The ValidationSuite is the top-level entry point for running data-quality checks. It collects one or more Check objects and executes them against a DataFusion table.

Creating a Suite

There are two ways to create a suite:

Fluent API (recommended)

from datafusion import SessionContext
from qualink.core import ValidationSuite

ctx = SessionContext()
ctx.register_csv("users", "users.csv")

result = await (
    ValidationSuite()
    .on_data(ctx, "users")
    .with_name("My Suite")
    .add_check(check1)
    .add_check(check2)
    .run()
)

Builder Pattern

builder = ValidationSuite.builder("My Suite")
builder.on_data(ctx, "users")
builder.add_check(check1)
builder.add_checks([check2, check3])
result = await builder.run()

Configuration Options

.with_name(name: str)

Set the suite name, which appears in reports and logs.

.on_data(ctx: SessionContext, table_name: str)

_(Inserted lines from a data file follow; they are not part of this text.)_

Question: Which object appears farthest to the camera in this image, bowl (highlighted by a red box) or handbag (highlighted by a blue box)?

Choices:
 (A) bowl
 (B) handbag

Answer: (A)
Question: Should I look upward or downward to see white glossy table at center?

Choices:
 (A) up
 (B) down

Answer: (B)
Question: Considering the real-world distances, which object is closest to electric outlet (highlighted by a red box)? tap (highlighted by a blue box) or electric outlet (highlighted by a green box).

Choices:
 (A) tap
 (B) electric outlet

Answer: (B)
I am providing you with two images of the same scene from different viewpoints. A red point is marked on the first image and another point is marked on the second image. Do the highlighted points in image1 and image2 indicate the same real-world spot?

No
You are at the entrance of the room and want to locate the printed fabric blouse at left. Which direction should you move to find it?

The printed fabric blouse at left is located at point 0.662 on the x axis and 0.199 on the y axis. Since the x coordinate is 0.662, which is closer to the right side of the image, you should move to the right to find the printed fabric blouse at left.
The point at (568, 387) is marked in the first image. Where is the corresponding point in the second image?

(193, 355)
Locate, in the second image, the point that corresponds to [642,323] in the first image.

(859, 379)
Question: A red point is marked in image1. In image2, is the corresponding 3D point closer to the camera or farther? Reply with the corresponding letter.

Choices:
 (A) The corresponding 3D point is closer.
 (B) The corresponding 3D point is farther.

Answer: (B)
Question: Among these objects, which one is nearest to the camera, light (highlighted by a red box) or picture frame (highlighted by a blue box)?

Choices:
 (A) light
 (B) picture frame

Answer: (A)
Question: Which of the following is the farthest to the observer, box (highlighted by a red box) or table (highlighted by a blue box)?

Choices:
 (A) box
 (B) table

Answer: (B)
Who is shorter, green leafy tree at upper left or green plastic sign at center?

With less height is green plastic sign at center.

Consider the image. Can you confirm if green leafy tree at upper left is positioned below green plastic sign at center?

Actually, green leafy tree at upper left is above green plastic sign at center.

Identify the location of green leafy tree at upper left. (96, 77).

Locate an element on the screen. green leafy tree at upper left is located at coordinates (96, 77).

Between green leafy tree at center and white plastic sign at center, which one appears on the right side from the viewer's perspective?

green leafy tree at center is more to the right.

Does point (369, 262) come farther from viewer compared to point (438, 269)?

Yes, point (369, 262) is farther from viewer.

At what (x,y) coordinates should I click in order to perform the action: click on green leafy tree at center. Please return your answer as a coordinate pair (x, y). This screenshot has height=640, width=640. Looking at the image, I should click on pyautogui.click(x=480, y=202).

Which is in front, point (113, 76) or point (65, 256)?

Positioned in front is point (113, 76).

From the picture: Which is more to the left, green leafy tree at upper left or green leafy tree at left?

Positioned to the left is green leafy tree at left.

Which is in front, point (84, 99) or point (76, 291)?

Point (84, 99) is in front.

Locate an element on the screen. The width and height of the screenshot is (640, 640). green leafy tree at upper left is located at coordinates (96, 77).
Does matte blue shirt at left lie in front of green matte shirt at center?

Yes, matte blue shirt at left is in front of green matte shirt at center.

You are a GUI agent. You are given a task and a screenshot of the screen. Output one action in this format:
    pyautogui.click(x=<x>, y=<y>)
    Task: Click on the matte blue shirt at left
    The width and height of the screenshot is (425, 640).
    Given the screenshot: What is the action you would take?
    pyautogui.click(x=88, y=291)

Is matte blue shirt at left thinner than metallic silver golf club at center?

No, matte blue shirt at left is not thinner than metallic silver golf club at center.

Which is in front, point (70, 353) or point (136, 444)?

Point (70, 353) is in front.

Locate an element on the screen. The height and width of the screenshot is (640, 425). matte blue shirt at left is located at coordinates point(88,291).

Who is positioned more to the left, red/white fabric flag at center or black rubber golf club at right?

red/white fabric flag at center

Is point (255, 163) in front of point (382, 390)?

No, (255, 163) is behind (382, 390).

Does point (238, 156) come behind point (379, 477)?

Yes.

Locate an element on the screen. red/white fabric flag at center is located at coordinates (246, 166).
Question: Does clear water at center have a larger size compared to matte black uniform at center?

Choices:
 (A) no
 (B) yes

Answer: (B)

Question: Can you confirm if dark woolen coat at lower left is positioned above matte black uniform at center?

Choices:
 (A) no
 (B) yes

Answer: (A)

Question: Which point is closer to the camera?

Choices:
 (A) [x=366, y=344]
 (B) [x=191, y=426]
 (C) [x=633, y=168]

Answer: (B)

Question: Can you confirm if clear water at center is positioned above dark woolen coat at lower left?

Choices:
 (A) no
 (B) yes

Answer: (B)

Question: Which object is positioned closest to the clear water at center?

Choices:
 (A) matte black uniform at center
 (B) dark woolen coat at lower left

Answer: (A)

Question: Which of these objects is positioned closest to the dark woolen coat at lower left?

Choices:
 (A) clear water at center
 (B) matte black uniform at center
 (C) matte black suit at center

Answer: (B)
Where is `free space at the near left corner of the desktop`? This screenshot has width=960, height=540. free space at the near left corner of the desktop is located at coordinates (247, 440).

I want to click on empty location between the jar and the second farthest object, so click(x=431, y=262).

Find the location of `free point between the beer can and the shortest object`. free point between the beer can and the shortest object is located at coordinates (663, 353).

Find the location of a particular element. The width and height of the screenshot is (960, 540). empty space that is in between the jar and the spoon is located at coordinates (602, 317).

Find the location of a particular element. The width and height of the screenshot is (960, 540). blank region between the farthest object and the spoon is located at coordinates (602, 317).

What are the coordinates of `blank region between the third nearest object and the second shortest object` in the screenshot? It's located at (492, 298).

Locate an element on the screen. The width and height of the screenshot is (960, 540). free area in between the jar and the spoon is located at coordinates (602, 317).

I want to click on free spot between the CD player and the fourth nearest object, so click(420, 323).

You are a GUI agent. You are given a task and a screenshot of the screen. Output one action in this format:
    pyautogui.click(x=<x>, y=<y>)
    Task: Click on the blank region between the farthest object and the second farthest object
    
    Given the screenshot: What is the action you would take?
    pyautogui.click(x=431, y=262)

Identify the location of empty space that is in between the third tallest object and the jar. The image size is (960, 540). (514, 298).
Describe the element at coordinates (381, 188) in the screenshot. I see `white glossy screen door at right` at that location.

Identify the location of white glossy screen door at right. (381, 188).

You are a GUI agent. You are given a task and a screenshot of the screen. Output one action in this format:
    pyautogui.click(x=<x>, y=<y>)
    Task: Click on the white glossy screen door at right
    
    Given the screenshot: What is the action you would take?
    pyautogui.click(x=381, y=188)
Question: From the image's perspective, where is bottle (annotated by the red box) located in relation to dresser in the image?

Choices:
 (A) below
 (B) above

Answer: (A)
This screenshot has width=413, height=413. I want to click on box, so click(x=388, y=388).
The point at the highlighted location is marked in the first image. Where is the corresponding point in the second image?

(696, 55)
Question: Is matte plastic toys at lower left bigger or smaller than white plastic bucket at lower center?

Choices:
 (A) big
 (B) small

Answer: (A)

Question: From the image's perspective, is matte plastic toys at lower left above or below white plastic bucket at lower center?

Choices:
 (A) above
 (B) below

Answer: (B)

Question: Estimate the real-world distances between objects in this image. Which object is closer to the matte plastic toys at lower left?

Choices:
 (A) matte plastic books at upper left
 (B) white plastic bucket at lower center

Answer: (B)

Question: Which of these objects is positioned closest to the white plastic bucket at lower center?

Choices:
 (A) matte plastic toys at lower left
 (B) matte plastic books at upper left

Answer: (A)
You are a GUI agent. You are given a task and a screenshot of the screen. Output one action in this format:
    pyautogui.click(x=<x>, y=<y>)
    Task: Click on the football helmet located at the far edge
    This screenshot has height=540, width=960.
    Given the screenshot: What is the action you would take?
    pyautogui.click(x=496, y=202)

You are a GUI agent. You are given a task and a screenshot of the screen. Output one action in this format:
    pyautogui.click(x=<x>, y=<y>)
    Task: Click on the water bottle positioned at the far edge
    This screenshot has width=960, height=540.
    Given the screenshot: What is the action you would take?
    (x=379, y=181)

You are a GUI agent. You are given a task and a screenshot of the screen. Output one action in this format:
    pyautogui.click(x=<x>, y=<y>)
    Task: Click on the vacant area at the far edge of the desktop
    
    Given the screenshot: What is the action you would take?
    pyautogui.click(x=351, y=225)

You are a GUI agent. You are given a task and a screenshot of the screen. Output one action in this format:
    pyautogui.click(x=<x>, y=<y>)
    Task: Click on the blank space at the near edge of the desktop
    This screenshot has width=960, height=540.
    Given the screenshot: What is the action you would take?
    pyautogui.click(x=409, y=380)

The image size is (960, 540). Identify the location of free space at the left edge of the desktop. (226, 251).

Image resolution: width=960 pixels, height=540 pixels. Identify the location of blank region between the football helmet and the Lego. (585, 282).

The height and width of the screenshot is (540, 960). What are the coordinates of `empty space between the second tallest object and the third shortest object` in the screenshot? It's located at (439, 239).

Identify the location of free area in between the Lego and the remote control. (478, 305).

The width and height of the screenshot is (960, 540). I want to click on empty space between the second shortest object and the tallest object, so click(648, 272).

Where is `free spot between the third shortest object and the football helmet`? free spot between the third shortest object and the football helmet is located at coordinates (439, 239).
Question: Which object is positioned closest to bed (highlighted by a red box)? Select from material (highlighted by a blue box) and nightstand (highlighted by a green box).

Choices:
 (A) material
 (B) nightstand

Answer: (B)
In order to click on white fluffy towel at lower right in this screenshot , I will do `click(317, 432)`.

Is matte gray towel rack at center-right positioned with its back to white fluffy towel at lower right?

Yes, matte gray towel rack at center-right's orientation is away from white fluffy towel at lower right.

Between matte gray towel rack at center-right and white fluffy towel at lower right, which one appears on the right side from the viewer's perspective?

Bind the suite to a DataFusion session context and table.

.add_check(check: Check)

Add a single check to the suite.

.add_checks(checks: list[Check])

Add multiple checks at once.

.run_parallel(enabled: bool = False)

Enable or disable concurrent check execution. When True, all checks run concurrently via asyncio.gather.

result = await (
    ValidationSuite()
    .on_data(ctx, "users")
    .run_parallel(True)
    .add_check(check1)
    .add_check(check2)
    .run()
)

ValidationResult

The .run() method returns a ValidationResult with:

Property Type Description
success bool True if no ERROR-level constraints failed
status str "Success", "Warning", or "Error"
report ValidationReport Detailed metrics, results, and issues

ValidationReport

Property Type Description
suite_name str Name of the suite
metrics ValidationMetrics Aggregate pass/fail counts
check_results dict[str, list] Per-check constraint results
issues list[ValidationIssue] Failed constraint details

ValidationMetrics

Property Type Description
total_checks int Number of checks
total_constraints int Number of constraints evaluated
passed int Constraints that passed
failed int Constraints that failed
skipped int Constraints skipped
error_count int Failures at ERROR level
warning_count int Failures at WARNING level
pass_rate float passed / (passed + failed)

Printing the Result

print(result)

Produces:

Validation PASSED: My Suite
  Checks: 2 | Constraints: 5
  Passed: 4 | Failed: 1 | Skipped: 0
  Issues:
    [warning] Data Quality / Completeness(name): ...